The least skilled of the common seamen are the waisters. They heave ropes, push the capstan bars to weigh the anchors, and do other simple tasks. You will find young seamen apprentices with the waisters.

What is the next level after seaman? If a young man began his career as a seaman’s apprentice, then he moves up to seaman first class. Eventually, he might become a petty officer in charge of other seamen. That is a big promotion. [Remember those hammocks you saw with all the headroom?] The boatswain, carpenter, cooper, sail maker, and cook were probably seamen once.

Coopers are important. They build and repair the wooden barrels and kegs that hold the food, ale, and water. They must make sure the containers are sealed tightly. If the food is not protected, it gets moldy, sour, and rotten, and the ship has to turn for home or the nearest friendly port.
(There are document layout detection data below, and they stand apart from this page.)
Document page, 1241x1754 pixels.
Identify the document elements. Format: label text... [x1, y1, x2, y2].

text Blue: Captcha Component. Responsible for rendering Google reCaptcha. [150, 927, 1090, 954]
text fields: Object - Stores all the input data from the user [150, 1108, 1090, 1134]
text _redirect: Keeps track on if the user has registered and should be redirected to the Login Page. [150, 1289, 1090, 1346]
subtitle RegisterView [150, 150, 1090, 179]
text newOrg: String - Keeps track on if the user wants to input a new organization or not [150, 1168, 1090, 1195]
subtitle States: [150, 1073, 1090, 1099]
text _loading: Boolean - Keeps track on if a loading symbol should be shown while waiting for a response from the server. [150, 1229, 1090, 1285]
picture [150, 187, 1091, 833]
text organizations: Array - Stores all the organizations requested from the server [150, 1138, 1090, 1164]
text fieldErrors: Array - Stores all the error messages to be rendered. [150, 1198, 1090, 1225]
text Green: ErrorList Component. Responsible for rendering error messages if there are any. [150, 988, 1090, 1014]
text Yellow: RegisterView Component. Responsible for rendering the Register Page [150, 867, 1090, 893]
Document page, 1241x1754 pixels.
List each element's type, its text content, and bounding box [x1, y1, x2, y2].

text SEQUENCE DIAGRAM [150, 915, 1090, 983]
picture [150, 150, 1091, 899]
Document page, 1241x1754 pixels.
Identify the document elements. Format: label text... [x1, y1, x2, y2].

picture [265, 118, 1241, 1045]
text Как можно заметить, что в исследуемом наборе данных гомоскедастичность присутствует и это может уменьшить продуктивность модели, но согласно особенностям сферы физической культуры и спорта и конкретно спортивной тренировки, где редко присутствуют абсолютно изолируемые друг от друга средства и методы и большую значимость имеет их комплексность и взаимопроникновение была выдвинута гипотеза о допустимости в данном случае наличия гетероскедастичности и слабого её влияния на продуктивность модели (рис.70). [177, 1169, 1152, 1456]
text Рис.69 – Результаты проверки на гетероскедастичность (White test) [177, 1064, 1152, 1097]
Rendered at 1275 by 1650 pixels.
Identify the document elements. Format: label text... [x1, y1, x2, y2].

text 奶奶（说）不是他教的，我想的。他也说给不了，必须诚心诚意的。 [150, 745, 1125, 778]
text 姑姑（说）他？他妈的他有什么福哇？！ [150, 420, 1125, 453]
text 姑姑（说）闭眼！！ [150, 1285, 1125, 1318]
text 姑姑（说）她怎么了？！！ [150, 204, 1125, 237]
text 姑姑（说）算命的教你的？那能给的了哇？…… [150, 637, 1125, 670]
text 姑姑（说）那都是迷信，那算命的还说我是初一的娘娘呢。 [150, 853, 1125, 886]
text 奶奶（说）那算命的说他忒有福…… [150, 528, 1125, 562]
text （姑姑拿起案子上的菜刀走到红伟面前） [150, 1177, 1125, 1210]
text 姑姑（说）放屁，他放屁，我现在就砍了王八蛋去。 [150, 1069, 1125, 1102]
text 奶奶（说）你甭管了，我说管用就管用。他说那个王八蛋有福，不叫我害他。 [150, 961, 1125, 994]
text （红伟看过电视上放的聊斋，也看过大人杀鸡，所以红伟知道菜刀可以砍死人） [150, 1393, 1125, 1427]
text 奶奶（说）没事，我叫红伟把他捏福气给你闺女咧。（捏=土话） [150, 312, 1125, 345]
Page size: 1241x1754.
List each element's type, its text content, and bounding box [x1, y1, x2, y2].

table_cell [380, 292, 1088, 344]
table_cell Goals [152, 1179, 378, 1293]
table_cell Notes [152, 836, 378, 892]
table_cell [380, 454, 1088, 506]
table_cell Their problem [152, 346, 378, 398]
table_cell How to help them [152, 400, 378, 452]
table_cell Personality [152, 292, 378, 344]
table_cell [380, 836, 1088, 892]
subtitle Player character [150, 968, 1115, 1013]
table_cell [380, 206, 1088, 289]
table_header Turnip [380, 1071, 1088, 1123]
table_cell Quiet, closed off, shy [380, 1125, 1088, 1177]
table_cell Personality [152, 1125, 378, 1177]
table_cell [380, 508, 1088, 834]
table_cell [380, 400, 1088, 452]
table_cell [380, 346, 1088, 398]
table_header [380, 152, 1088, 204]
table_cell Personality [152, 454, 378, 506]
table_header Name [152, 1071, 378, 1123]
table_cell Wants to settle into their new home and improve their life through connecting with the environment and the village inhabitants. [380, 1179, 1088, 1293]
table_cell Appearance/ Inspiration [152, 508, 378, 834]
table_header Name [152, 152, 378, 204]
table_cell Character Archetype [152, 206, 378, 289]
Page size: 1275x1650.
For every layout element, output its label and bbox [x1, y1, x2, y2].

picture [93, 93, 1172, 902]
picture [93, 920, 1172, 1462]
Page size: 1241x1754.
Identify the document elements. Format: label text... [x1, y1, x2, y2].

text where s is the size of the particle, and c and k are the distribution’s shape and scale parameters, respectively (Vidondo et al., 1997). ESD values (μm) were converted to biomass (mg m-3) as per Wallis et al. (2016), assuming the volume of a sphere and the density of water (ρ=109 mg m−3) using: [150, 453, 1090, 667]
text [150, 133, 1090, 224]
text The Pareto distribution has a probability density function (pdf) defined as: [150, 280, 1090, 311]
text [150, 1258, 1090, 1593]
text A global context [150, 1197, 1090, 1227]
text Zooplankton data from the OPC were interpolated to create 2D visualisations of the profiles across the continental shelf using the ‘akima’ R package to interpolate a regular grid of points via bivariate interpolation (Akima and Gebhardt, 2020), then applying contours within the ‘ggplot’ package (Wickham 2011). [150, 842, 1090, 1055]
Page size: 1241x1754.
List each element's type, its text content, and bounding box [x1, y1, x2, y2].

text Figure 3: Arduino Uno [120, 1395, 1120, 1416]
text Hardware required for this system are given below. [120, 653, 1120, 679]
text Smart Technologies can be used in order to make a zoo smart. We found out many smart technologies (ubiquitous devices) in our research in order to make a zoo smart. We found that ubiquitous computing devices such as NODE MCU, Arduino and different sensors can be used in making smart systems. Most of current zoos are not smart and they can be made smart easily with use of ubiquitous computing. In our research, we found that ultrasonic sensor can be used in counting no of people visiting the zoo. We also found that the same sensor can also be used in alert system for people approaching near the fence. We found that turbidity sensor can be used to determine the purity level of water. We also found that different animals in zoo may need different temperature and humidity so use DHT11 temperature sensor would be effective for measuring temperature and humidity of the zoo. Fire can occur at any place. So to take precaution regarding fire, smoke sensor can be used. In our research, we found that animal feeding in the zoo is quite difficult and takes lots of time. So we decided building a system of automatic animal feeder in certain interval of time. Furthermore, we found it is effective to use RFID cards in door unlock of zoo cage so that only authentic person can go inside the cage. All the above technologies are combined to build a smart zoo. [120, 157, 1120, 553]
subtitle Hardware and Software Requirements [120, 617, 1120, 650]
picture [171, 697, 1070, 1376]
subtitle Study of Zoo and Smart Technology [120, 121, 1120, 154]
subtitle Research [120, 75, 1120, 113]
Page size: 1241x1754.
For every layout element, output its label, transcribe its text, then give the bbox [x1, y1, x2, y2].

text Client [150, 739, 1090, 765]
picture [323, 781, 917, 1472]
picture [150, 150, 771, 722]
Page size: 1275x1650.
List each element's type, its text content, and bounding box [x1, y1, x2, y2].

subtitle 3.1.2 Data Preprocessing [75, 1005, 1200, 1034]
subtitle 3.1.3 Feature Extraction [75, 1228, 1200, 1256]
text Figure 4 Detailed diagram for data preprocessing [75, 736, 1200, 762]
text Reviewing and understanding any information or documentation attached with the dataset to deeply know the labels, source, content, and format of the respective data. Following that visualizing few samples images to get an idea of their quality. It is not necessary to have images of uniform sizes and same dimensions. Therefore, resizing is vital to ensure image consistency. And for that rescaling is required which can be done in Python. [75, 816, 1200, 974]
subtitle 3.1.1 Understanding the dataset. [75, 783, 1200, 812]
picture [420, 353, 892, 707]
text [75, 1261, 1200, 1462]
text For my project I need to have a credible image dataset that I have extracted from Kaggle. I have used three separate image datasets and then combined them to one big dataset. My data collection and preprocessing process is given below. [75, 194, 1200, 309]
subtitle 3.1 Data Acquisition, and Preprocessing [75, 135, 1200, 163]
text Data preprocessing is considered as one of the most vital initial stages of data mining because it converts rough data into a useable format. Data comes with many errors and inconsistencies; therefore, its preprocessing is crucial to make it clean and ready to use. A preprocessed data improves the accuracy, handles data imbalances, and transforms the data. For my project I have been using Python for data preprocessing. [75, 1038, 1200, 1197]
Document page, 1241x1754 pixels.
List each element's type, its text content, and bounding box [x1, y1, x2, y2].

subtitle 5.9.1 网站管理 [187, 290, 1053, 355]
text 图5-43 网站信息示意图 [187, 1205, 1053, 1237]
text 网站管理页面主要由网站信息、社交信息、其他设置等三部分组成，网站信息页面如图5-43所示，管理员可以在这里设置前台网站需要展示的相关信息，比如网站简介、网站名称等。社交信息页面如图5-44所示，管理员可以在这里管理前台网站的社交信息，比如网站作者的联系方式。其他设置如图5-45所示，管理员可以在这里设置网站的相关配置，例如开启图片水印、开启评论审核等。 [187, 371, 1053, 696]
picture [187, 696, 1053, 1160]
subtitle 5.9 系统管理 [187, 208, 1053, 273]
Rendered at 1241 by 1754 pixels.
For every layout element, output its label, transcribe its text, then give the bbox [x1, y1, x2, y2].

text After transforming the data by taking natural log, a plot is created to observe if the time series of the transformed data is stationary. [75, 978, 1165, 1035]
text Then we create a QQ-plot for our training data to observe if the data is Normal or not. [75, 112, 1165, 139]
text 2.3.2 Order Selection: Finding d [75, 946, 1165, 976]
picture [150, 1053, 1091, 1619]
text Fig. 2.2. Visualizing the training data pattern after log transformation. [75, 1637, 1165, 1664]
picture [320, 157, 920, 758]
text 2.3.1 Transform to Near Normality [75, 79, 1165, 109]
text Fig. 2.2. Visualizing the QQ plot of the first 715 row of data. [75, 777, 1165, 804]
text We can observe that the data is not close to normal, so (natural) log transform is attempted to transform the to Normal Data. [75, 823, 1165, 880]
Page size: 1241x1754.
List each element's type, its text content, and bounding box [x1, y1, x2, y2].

Last but not least are the idlers who are not really officers, such as the butcher, the barber, the tailor, and the chaplain. They usually sleep on the gun deck or aft of it on the steerage deck, but forward of the tiller.

Next article: Innovations to Medieval Navigation Tools

Notes

  1. Governor John Winthrop’s son Henry, who had gone on an errand with a friend to take care of some cattle for the colony, did not reach Southampton until after his father left in the Arabella, missing the boat. Henry and his friend sailed to America in the Talbot, where they were most likely given nice quarters in the sterncastle. Sadly, Henry drowned in a river right after he reached the New World.

  2. Hopefully you said, “the gundeck.”